## PROMPT
Identify every line in the records below that contains the word "series", and reproduce each such line in full.

## THE RECORDS
┄┄┄┄┄┄┄┄┄┄┄┄┄┄┄┄┄┄┄┄
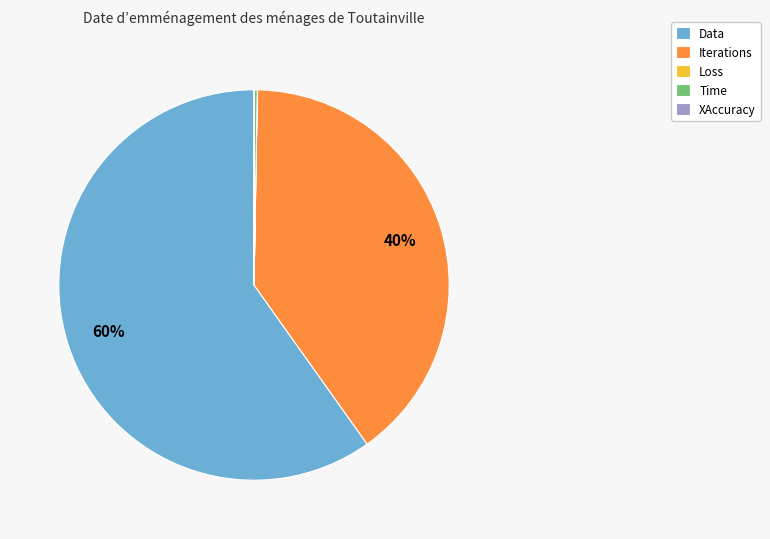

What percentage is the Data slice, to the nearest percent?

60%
┄┄┄┄┄┄┄┄┄┄┄┄┄┄┄┄┄┄┄┄
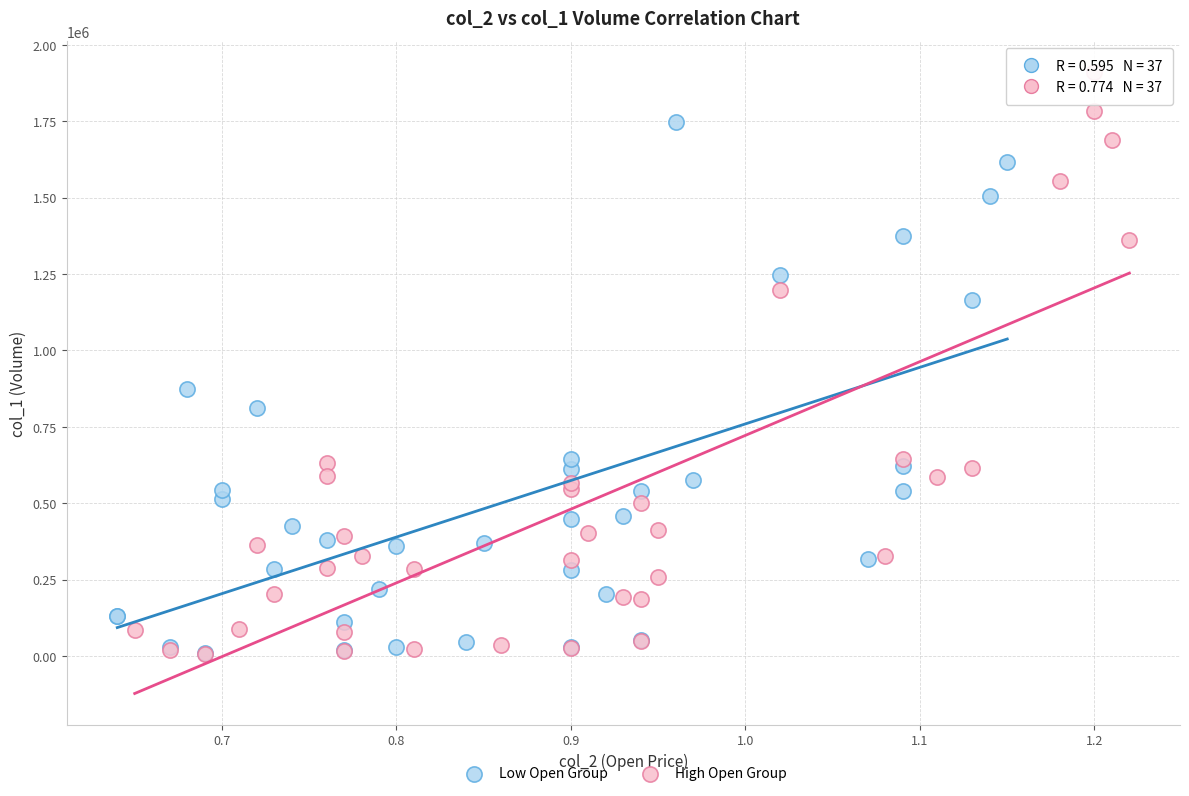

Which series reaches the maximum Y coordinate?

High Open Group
┄┄┄┄┄┄┄┄┄┄┄┄┄┄┄┄┄┄┄┄
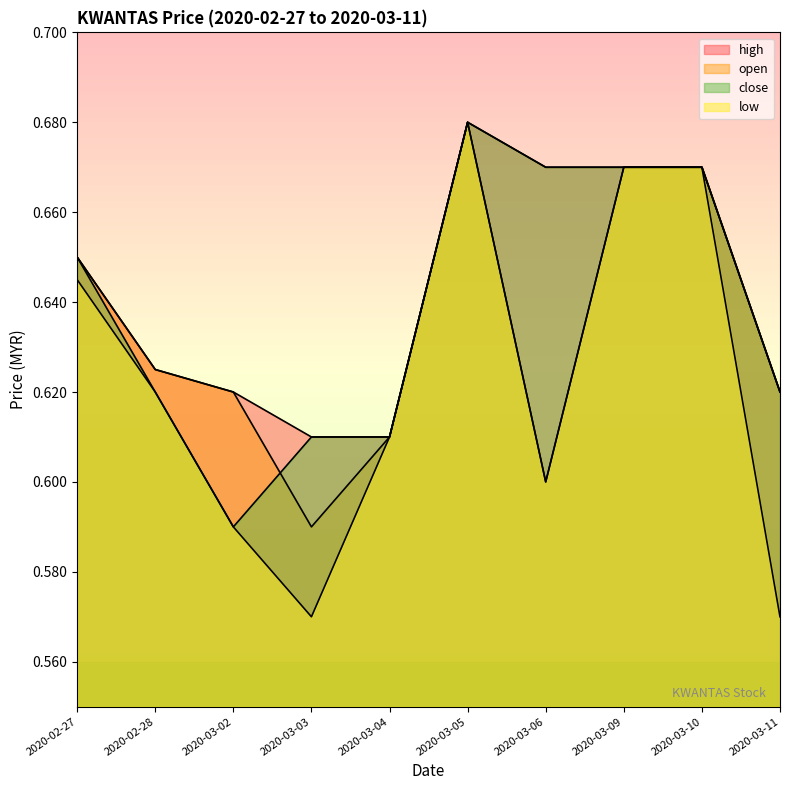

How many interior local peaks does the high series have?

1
┄┄┄┄┄┄┄┄┄┄┄┄┄┄┄┄┄┄┄┄
## EXERCISE RESULT
Which series reaches the maximum Y coordinate?
How many interior local peaks does the high series have?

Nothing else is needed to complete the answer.